Convert the data into a Markdown table with two columns, "Row" for a sequential row number and "Line" for the line itself. Skip blank lines and leave the pictures out.

Chart understanding data ->
_ _ _ _ _ _ _

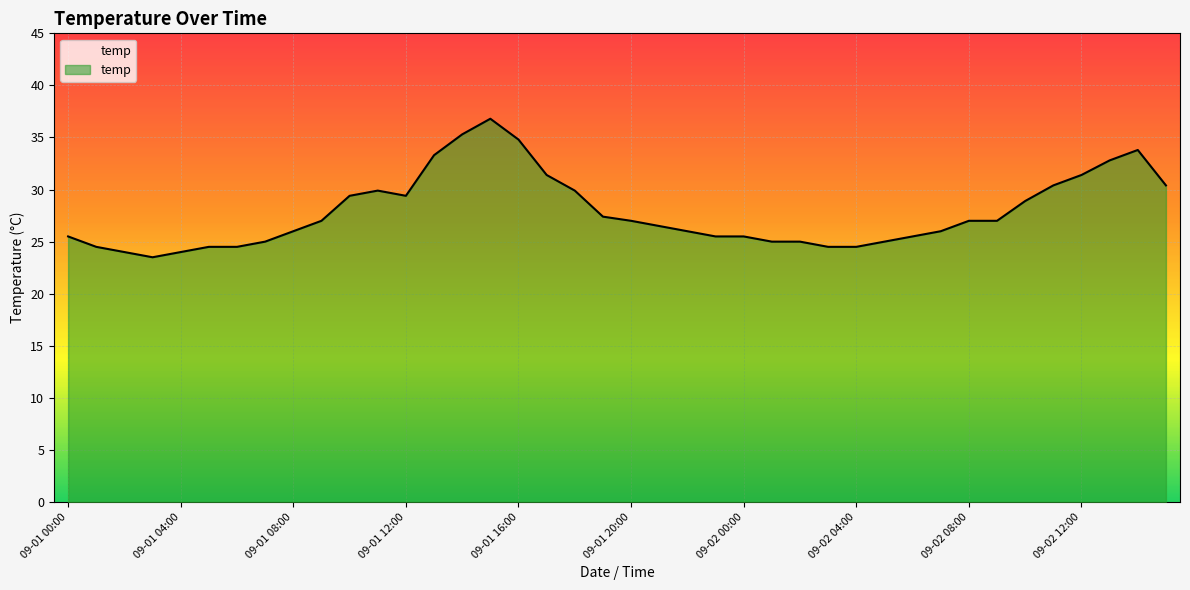

How many lines are shown in the chart?

1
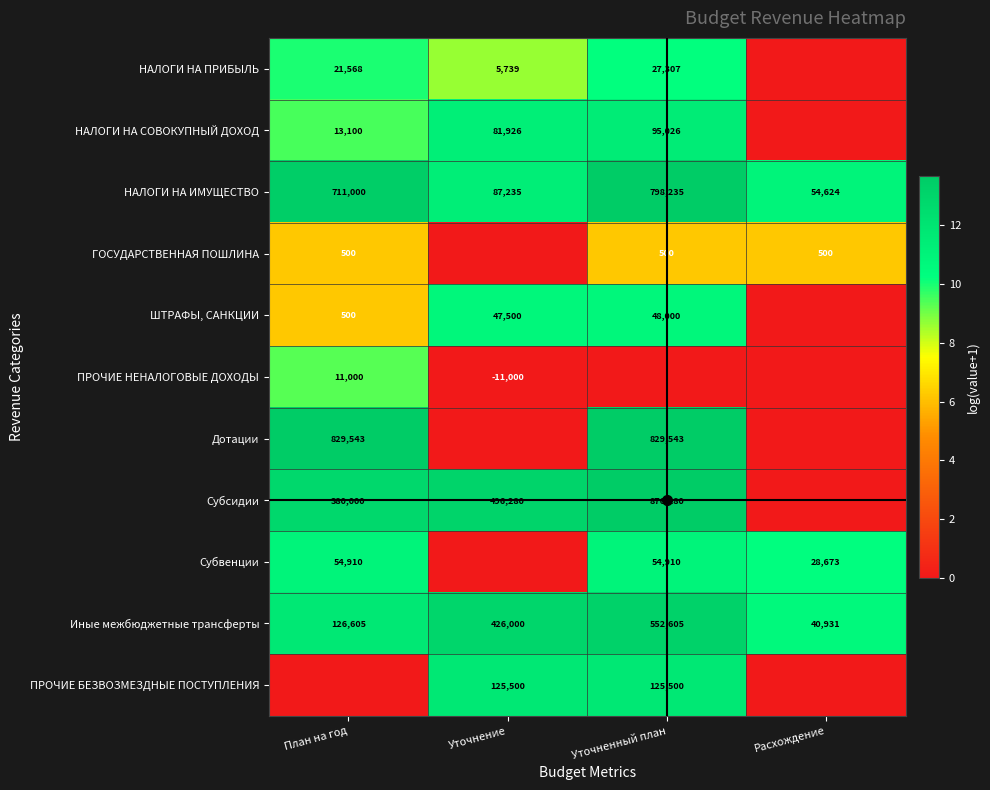

True or false: ПРОЧИЕ БЕЗВОЗМЕЗДНЫЕ ПОСТУПЛЕНИЯ has a value of 207285 at Уточненный план.

False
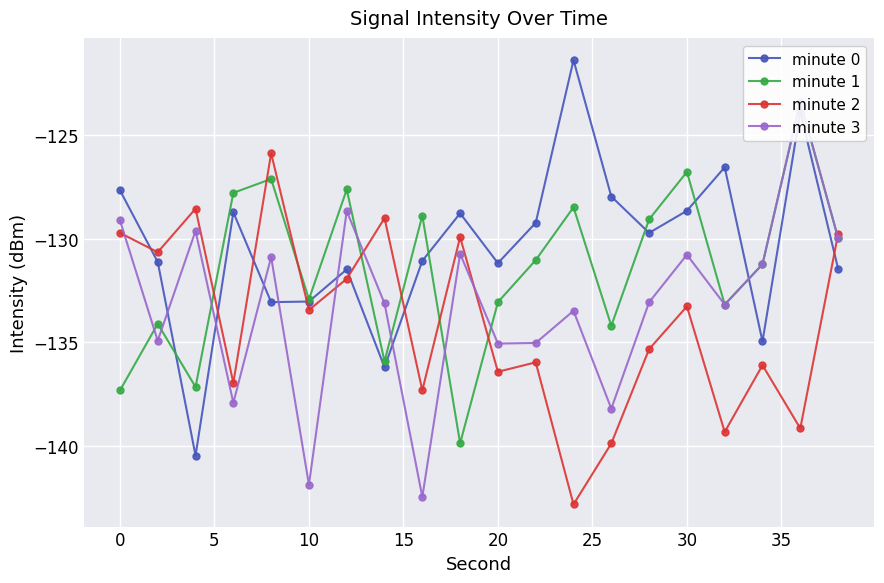

What is the minimum value for minute 0?

-140.5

_ _ _ _ _ _ _

Output of the task ->
| Row | Line |
|---|---|
| 1 | How many lines are shown in the chart? |
| 2 | 1 |
| 3 | True or false: ПРОЧИЕ БЕЗВОЗМЕЗДНЫЕ ПОСТУПЛЕНИЯ has a value of 207285 at Уточненный план. |
| 4 | False |
| 5 | What is the minimum value for minute 0? |
| 6 | -140.5 |